Breaking the physical presence mold
Nebraska’s two-pronged approach perhaps stems from the difficulty states have in enforcing compliance with economic nexus laws. Nexus — the connection between a business and a state that establishes a tax obligation — traditionally is established when a business has a physical presence in a state.
This physical presence precedent has been upheld by the Supreme Court of the United States, most recently in Quill Corp. v. North Dakota 504 U.S. 298 (1992). Yet it is increasingly coming under attack from states that have seen their sales tax revenue decline in conjunction with an increase of untaxed internet sales. Several states, including South Dakota, already have economic nexus laws they hope could lead the Supreme Court to reconsider Quill.
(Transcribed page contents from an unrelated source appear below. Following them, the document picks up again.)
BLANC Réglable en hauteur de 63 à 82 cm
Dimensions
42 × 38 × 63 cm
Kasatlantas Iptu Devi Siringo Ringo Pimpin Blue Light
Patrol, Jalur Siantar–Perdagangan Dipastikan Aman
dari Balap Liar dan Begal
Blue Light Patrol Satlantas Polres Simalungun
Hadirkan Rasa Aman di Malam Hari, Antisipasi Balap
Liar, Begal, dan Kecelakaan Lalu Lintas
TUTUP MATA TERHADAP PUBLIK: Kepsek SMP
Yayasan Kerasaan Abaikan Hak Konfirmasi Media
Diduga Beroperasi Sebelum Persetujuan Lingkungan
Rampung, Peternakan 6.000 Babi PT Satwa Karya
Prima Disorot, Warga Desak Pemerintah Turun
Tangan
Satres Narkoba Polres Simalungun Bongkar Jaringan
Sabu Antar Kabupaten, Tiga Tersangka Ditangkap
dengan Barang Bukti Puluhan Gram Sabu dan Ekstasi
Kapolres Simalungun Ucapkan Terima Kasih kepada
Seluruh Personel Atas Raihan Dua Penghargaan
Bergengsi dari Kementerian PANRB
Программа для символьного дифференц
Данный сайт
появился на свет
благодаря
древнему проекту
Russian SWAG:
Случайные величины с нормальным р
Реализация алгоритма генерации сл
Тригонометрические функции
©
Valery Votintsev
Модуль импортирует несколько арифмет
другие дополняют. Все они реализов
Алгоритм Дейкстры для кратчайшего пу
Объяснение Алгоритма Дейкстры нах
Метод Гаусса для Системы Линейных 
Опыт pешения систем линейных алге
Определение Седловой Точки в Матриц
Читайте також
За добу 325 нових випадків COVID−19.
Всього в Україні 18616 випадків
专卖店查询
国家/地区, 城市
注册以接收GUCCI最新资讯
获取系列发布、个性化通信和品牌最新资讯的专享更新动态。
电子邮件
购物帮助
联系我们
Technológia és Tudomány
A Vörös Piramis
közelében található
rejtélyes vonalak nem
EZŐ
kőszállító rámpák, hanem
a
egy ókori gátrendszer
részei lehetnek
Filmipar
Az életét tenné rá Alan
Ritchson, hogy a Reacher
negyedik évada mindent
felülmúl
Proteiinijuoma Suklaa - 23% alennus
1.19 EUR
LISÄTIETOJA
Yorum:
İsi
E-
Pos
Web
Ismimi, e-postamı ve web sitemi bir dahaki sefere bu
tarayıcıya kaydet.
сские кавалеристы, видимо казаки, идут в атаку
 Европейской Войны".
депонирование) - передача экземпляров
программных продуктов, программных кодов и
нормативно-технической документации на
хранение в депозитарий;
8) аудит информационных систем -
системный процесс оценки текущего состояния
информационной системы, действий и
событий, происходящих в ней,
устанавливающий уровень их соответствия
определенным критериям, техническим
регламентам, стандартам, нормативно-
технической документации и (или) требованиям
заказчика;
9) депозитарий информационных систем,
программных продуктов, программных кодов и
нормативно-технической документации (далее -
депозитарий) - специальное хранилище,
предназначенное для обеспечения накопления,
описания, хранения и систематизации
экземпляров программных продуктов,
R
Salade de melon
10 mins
Constitutionality of economic nexus called into question
South Dakota’s economic nexus law (SB 106) was challenged as soon as it was enacted, as the state intended. The constitutionality of the Nebraska measure has already been questioned by a member of the Nebraska Legislature: Sen. John Kuehn asked Attorney General Douglas Peterson to rule on the constitutionality of the requirements imposed under LB 44, “in light of the United States Supreme Court decision” in Quill.
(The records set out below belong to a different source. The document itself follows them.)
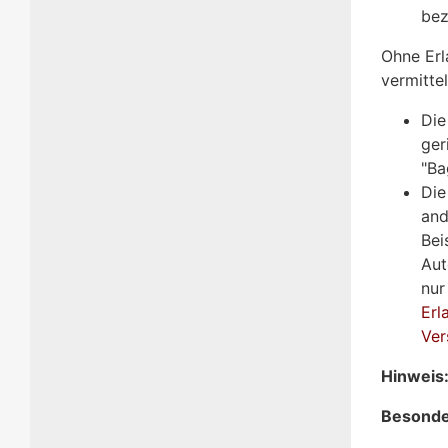
bez
Ohne Erl
vermittel
Die
ger
"Ba
Die
and
Bei
Aut
nur
Erl
Ver
Hinweis
Besonde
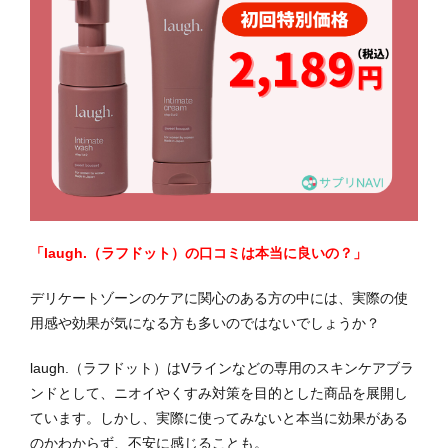
「laugh.（ラフドット）の口コミは本当に良いの？」
デリケートゾーンのケアに関心のある方の中には、実際の使
用感や効果が気になる方も多いのではないでしょうか？
laugh.（ラフドット）はVラインなどの専用のスキンケアブラ
ンドとして、ニオイやくすみ対策を目的とした商品を展開し
ています。しかし、実際に使ってみないと本当に効果がある
のかわからず、不安に感じることも。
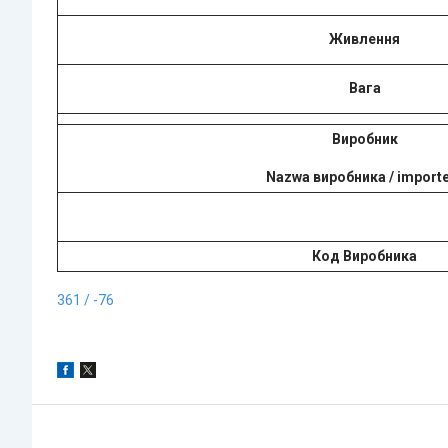
Живлення
Вага
Виробник
Nazwa виробника / import
Код Виробника
361 / -76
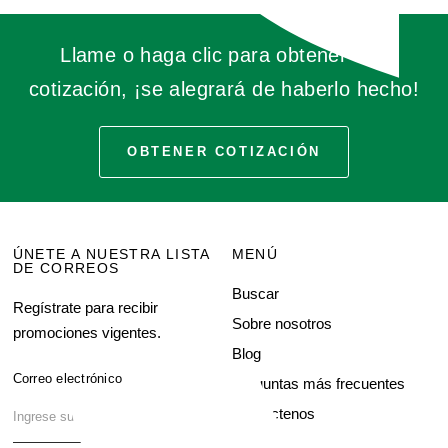
Llame o haga clic para obtener una
cotización, ¡se alegrará de haberlo hecho!
OBTENER COTIZACIÓN
ÚNETE A NUESTRA LISTA
MENÚ
DE CORREOS
Buscar
Regístrate para recibir
Sobre nosotros
promociones vigentes.
Blog
Correo electrónico
Preguntas más frecuentes
Contáctenos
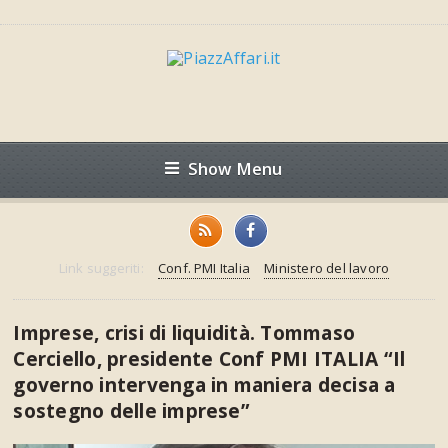
Show Menu
Link suggeriti:
Conf. PMI Italia
Ministero del lavoro
Imprese, crisi di liquidità. Tommaso
Cerciello, presidente Conf PMI ITALIA “Il
governo intervenga in maniera decisa a
sostegno delle imprese”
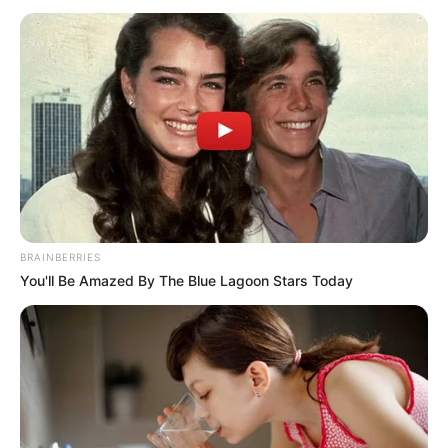
BRAINBERRIES
You'll Be Amazed By The Blue Lagoon Stars Today
Natalia Garibotto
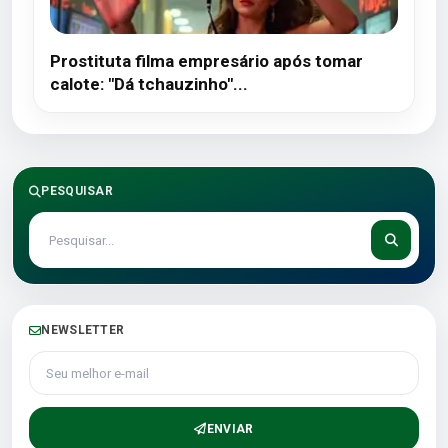
Prostituta filma empresário após tomar
calote: "Dá tchauzinho"...
PESQUISAR
NEWSLETTER
Seu melhor e-mail
ENVIAR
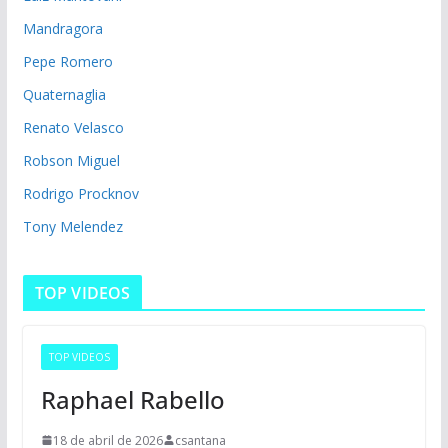
Mandragora
Pepe Romero
Quaternaglia
Renato Velasco
Robson Miguel
Rodrigo Procknov
Tony Melendez
TOP VIDEOS
TOP VIDEOS
Raphael Rabello
18 de abril de 2026
csantana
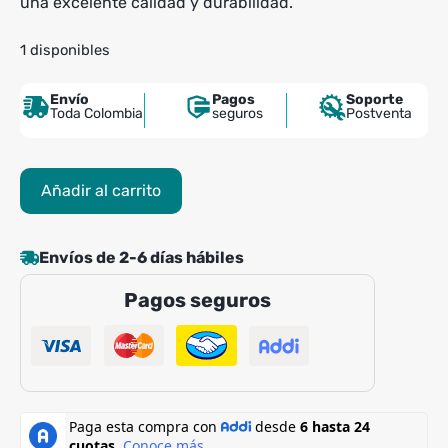
una excelente calidad y durabilidad.
1 disponibles
Envío
Pagos
Soporte
Toda Colombia
seguros
Postventa
Máquina
Añadir al carrito
Sportfitness
Bíceps
y
Envíos de 2-6 días hábiles
Tríceps
Pagos seguros
Dual
cantidad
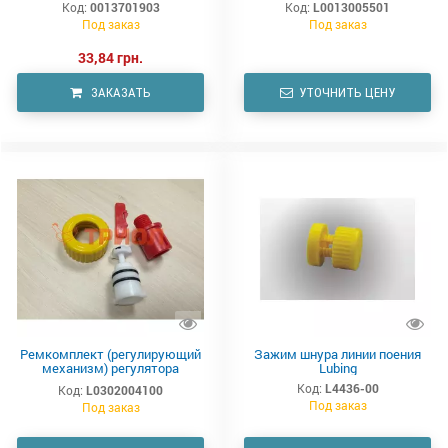
Код:
0013701903
Код:
L0013005501
Под заказ
Под заказ
33,84 грн.
ЗАКАЗАТЬ
УТОЧНИТЬ ЦЕНУ
Ремкомплект (регулирующий
Зажим шнура линии поения
механизм) регулятора
Lubing
давления воды Lubing (клапан
Код:
L4436-00
Код:
L0302004100
регулятора давления L3200 в
Под заказ
Под заказ
сборе)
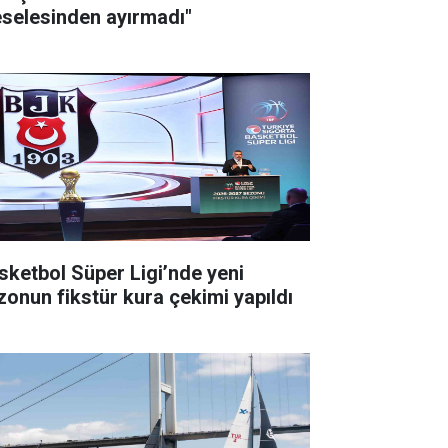
selesinden ayırmadı"
sketbol Süper Ligi’nde yeni
zonun fikstür kura çekimi yapıldı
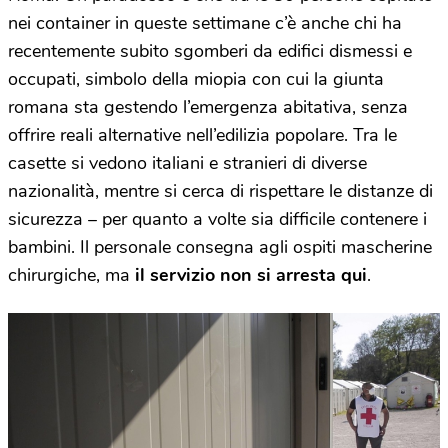
nei container in queste settimane c’è anche chi ha
recentemente subito sgomberi da edifici dismessi e
occupati, simbolo della miopia con cui la giunta
romana sta gestendo l’emergenza abitativa, senza
offrire reali alternative nell’edilizia popolare. Tra le
casette si vedono italiani e stranieri di diverse
nazionalità, mentre si cerca di rispettare le distanze di
sicurezza – per quanto a volte sia difficile contenere i
bambini. Il personale consegna agli ospiti mascherine
chirurgiche, ma
il servizio non si arresta qui
.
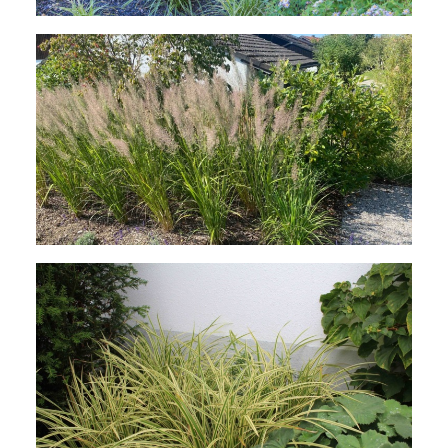
Calamagrostis brachytricha, das früh
austreibende Diamantgras mit seinen
silbrigen Blütenständen.
Carex morrowii 'Aureovariegata' mit
Alchemilla mollis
The attorney general’s opinion, released yesterday, determined that imposing a sales tax obligation on remote sellers with no physical presence in Nebraska is unconstitutional “under the commerce clause as interpreted by the U.S. Supreme Court in Quill.” While admitting that the physical presence requirement “may well be outdated and unrealistic given economic and technological changes which have occurred since Quill was decided,” it found Quill to be binding unless it is overruled by the Supreme Court or Congress exercises “its power to regulate interstate commerce.”
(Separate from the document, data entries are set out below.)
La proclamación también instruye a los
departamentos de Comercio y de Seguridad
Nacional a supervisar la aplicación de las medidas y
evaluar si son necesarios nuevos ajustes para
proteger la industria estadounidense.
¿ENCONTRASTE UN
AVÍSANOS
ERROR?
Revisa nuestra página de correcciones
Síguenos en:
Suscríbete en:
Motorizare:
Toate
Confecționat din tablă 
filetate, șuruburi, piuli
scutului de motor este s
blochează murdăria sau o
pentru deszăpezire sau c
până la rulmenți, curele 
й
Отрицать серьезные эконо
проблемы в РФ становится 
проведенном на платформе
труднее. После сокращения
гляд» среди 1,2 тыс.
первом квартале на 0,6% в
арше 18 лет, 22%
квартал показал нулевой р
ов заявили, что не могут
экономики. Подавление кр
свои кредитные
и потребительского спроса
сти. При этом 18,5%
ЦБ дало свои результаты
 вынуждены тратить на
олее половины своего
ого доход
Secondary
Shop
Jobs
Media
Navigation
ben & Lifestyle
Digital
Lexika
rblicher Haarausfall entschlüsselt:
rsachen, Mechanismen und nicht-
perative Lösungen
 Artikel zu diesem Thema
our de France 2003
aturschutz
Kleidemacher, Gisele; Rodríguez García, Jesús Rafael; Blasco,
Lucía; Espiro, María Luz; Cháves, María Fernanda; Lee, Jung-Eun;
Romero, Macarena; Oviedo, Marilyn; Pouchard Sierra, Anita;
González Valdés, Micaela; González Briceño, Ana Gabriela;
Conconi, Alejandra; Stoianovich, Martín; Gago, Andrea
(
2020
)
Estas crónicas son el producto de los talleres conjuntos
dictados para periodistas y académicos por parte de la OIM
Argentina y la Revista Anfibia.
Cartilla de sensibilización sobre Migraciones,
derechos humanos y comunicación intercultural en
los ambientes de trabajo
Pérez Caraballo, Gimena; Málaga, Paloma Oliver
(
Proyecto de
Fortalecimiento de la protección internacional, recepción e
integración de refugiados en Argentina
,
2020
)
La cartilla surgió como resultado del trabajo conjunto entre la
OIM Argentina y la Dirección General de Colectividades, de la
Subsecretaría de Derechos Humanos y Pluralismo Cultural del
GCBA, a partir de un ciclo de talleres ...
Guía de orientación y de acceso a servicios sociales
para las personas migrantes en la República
However, the AG ruled that the notice and reporting requirements wouldn’t be contrary to Quill or the commerce clause on their own (though as it currently stands, the whole measure is unconstitutional in his opinion). For example, the bill could be amended to remove the economic nexus requirement and include its thresholds under the notice and reporting requirement. Additional details are available in the Opinion of the Office of the Attorney General.
Two amendments have been proposed already. AM 1074 reads, “If any section in this act or any part of any section is declared invalid or unconstitutional, the declaration shall not affect the validity or constitutionality of the remaining portions.”
Support and opposition
There are strong opinions both for and against this issue. Proponents such as the Nebraska Retail Federation are “working to even the playing field on this gross injustice to brick & mortar retailers.” Yet Nebraska members of the Council for Citizens Against Government Waste oppose the measure because it would “impose significant burdens on remote sellers by creating expensive regulatory compliance costs” by “forcing them to collect and remit taxes to a state in which they do not have a physical presence.”
There are many people who would like to see Congress take charge of the issue. The Supreme Court suggested as much back in 1992, in Quill. Congress has had ample opportunity to do so: In 2013, the Senate passed the Marketplace Fairness Act of 2013 on to the House, where it languished; since then, it has refused to consider an updated version of MFA and several other bills dealing with taxing remote sales: the Online Sales Simplification Act, the Remote Transactions Parity Act, or the No Regulation Without Representation Act. As the AG opinion notes, “At this time, the likelihood of congressional action in the near future appears remote.”
That leaves Quill, and to date, the Supreme Court has not agreed to hear a case that could challenge it. If LB 44 is enacted this session and subsequently legally challenged, it would likely join the growing line of state laws that could be the vehicle for challenging Quill.